While the projections are valid and probably well-calibrated even several months before the election, the intervening ebbs and flows of the forecast before its terminus won’t be (publicly) rehashed the way the final numbers will. Keep that in mind as you consider how big a grain of salt with which you should take the forecasts now.
Counterpoint: The final forecast is more important
To dramatically oversimplify how electoral modeling works, there are two broad goals of a forecasting system: predicting what the political environment will be like on Election Day, and translating the state of the country into voter behavior. (For those who have been following FiveThirtyEight for a while, consider the difference between the since-deprecated “Now-cast” and the conventional models.) The latter question is frankly more interesting, but the former is hugely important and very difficult, too…at least until Election Day.
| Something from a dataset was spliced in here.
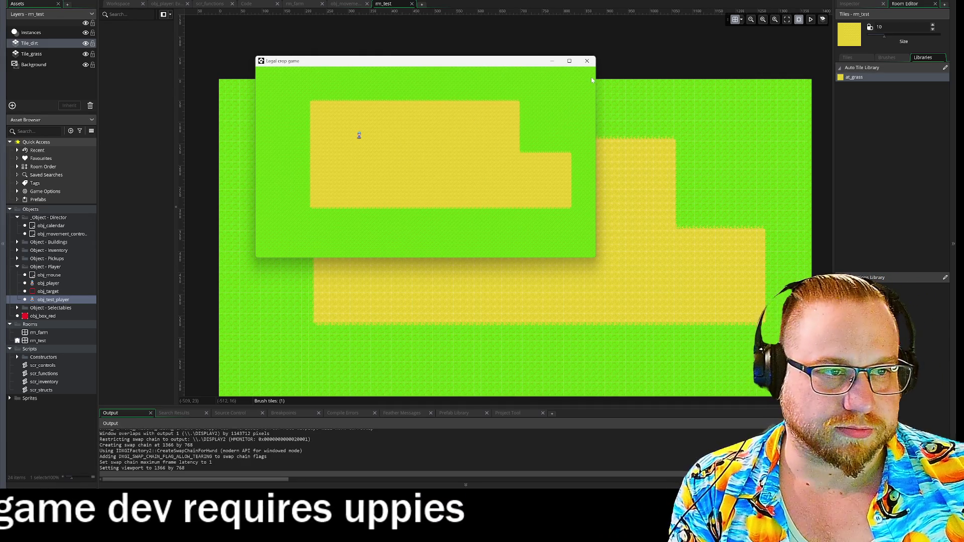
left_click(587, 61)
left_click(345, 5)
Thus a model’s final forecast is both a more-straightforward exercise in political science and has a lower theoretical margin of error than at any other point in time.
This logic makes sense to me; if I had an election-forecasting system, I would probably care most about its final accuracy, too. But when every update before votes are cast is presented as a serious forecast, a rigorous review of a model’s accuracy or comparison to other ones should take every prediction into account.